*Exercise instructions*: In the items below, recast as a numbered list the lines starting at the one that contains "custom aggregator. [Hiddify]" and ending at the one that contains "Update cron. [Hiddify]", both included. Leave out the blank lines.
Input records Block Start
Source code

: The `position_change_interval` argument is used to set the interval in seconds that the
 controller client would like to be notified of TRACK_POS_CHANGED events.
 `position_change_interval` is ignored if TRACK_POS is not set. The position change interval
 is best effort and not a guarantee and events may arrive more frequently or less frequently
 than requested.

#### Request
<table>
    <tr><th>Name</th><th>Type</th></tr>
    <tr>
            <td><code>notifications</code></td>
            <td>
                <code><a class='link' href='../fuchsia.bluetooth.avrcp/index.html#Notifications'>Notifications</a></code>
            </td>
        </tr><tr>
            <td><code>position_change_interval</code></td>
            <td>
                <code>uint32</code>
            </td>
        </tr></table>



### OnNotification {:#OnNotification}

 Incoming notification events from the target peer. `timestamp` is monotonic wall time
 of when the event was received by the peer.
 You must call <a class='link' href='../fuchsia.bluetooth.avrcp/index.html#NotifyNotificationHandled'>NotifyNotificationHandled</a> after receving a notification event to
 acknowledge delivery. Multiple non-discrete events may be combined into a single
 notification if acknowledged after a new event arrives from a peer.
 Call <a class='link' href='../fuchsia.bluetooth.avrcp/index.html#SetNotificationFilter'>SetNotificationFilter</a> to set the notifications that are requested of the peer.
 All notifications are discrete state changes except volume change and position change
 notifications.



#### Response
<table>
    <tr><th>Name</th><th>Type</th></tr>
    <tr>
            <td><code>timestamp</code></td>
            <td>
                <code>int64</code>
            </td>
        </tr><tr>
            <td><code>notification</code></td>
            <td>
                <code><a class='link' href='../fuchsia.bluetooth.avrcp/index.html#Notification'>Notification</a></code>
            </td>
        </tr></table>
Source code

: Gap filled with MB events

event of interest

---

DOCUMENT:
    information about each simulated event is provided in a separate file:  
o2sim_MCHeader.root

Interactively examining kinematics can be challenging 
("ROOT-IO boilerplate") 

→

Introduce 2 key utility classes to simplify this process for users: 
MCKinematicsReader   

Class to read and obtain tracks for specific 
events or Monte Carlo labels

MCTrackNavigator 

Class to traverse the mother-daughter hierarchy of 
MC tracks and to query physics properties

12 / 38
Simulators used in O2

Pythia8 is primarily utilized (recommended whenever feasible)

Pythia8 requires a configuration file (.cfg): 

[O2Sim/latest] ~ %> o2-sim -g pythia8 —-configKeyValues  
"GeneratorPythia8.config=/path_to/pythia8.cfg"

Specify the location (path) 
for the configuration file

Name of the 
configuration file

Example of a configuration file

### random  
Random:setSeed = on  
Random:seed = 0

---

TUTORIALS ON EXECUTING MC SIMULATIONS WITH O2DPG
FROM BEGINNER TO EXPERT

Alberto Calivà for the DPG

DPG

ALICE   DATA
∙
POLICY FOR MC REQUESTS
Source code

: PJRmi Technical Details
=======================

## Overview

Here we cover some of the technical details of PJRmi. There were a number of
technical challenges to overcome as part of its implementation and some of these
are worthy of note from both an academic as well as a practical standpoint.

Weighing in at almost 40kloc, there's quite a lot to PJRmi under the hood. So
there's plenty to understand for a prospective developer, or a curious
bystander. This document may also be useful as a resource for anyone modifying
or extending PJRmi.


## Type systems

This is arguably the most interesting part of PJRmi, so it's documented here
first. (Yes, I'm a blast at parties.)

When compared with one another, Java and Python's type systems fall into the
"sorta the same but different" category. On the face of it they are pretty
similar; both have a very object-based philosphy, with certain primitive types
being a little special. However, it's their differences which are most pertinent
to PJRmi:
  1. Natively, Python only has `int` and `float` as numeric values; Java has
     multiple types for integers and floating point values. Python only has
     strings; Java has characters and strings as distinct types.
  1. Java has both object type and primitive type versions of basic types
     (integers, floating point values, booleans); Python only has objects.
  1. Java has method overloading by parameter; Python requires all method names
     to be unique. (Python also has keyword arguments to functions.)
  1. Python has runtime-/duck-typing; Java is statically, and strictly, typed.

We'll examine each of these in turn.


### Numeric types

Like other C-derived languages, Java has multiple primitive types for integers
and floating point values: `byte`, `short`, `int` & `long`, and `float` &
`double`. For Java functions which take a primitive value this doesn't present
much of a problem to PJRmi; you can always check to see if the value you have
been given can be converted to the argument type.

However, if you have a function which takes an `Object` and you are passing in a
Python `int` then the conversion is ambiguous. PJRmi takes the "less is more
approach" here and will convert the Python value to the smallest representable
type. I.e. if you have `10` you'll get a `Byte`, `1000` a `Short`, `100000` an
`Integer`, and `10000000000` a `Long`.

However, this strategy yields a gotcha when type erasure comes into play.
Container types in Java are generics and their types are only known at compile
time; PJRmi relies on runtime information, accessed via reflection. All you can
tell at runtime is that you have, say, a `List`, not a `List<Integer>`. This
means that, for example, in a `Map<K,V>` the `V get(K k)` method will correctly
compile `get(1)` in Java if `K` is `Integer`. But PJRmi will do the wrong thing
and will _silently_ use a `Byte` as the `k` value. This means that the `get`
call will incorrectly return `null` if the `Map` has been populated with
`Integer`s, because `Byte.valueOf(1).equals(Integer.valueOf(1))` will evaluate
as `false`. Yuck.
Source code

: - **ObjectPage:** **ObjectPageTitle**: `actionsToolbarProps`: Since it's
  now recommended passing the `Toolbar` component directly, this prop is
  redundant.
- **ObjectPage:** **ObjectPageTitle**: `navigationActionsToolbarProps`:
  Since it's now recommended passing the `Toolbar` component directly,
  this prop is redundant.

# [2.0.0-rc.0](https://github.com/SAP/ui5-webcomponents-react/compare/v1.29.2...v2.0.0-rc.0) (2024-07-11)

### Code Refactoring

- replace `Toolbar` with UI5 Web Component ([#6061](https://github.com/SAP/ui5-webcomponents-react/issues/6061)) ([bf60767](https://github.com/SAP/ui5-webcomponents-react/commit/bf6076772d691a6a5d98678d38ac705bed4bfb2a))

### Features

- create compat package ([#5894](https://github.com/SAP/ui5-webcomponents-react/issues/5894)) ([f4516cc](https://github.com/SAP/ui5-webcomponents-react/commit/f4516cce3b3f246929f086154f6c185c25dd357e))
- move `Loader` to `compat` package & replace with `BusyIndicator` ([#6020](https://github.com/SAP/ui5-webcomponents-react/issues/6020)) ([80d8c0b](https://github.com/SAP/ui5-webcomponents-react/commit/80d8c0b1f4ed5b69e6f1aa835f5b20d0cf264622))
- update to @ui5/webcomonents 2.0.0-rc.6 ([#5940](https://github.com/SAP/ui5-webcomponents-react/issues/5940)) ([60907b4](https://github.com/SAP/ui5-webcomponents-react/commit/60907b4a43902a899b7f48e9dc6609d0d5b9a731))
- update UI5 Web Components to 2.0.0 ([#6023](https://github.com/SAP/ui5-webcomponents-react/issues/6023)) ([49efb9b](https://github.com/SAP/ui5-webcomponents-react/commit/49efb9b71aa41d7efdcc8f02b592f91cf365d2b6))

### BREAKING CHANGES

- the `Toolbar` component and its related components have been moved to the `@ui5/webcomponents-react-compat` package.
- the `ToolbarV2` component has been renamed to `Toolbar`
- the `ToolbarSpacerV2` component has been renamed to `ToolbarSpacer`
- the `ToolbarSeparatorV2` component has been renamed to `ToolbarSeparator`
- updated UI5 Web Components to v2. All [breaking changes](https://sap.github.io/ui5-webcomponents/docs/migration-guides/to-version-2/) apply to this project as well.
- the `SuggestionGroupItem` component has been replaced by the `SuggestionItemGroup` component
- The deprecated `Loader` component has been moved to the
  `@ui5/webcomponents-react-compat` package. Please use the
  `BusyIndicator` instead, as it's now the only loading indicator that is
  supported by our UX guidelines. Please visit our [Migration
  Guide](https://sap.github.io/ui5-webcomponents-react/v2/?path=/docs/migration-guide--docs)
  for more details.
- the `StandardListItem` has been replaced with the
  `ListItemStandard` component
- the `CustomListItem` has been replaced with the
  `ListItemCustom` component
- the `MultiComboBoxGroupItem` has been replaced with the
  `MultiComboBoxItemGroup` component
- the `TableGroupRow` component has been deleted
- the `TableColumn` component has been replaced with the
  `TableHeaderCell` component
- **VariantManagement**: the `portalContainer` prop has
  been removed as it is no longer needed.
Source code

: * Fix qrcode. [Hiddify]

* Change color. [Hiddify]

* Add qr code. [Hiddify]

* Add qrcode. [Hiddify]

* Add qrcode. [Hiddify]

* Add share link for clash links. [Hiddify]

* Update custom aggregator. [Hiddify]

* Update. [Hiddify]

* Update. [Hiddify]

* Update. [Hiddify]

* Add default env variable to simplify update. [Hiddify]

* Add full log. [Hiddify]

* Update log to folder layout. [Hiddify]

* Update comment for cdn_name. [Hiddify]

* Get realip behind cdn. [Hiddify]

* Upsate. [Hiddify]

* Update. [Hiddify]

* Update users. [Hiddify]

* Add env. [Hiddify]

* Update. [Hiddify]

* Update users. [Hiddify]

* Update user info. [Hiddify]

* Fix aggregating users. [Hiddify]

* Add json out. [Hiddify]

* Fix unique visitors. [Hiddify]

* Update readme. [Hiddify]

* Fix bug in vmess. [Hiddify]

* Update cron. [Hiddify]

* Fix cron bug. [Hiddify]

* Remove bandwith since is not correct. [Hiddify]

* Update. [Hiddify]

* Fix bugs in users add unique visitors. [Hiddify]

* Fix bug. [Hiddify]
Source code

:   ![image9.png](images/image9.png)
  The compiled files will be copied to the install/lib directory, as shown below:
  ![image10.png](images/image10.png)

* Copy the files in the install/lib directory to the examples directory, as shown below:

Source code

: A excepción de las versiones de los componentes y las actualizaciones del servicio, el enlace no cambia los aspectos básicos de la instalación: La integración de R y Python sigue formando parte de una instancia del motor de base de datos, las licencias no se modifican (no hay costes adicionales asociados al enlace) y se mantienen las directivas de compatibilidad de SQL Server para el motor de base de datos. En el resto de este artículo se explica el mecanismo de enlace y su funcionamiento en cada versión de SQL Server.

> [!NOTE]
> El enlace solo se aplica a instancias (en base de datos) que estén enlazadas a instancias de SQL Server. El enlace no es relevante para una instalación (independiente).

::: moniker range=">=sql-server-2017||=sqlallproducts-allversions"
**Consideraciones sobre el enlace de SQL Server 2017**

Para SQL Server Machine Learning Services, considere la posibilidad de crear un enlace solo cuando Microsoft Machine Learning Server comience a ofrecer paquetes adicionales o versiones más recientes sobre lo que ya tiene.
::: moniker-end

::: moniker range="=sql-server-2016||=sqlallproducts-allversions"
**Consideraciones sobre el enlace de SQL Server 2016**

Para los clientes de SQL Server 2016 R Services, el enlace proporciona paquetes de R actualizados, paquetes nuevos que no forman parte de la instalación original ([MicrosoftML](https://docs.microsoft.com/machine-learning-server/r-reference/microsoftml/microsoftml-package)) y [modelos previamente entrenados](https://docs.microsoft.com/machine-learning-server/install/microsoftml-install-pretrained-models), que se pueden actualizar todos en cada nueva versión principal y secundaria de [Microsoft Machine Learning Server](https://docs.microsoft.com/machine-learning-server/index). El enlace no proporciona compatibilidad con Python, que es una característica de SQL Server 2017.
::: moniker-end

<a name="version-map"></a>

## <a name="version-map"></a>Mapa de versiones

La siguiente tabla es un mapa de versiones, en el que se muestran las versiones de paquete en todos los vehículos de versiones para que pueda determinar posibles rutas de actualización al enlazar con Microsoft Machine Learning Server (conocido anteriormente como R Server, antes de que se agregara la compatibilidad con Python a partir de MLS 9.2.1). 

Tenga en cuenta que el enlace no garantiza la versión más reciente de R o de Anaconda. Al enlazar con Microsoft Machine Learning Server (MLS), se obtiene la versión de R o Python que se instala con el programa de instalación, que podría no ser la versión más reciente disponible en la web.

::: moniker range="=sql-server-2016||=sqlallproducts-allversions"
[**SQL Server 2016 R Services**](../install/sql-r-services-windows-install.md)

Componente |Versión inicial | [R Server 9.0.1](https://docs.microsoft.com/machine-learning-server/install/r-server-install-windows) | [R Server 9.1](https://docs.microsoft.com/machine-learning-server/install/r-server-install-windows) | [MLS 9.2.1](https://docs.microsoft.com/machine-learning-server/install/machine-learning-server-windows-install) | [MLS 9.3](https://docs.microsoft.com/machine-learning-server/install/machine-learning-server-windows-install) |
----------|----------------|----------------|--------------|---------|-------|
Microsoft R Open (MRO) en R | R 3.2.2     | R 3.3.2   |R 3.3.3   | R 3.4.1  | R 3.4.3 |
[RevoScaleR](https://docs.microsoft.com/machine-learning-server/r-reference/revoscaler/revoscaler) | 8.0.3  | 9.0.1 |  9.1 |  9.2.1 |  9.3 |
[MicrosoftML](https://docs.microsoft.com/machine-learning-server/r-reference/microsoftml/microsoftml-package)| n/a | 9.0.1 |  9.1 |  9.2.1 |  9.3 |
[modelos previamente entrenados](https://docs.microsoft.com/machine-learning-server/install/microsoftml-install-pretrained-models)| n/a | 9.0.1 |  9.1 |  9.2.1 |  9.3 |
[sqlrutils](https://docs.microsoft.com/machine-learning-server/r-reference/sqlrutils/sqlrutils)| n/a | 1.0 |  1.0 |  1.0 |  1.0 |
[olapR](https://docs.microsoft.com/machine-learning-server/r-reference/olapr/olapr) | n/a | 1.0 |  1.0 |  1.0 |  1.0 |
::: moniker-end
Input records Block End
*Completed exercise*:
1. * Update custom aggregator. [Hiddify]
2. * Update. [Hiddify]
3. * Update. [Hiddify]
4. * Update. [Hiddify]
5. * Add default env variable to simplify update. [Hiddify]
6. * Add full log. [Hiddify]
7. * Update log to folder layout. [Hiddify]
8. * Update comment for cdn_name. [Hiddify]
9. * Get realip behind cdn. [Hiddify]
10. * Upsate. [Hiddify]
11. * Update. [Hiddify]
12. * Update users. [Hiddify]
13. * Add env. [Hiddify]
14. * Update. [Hiddify]
15. * Update users. [Hiddify]
16. * Update user info. [Hiddify]
17. * Fix aggregating users. [Hiddify]
18. * Add json out. [Hiddify]
19. * Fix unique visitors. [Hiddify]
20. * Update readme. [Hiddify]
21. * Fix bug in vmess. [Hiddify]
22. * Update cron. [Hiddify]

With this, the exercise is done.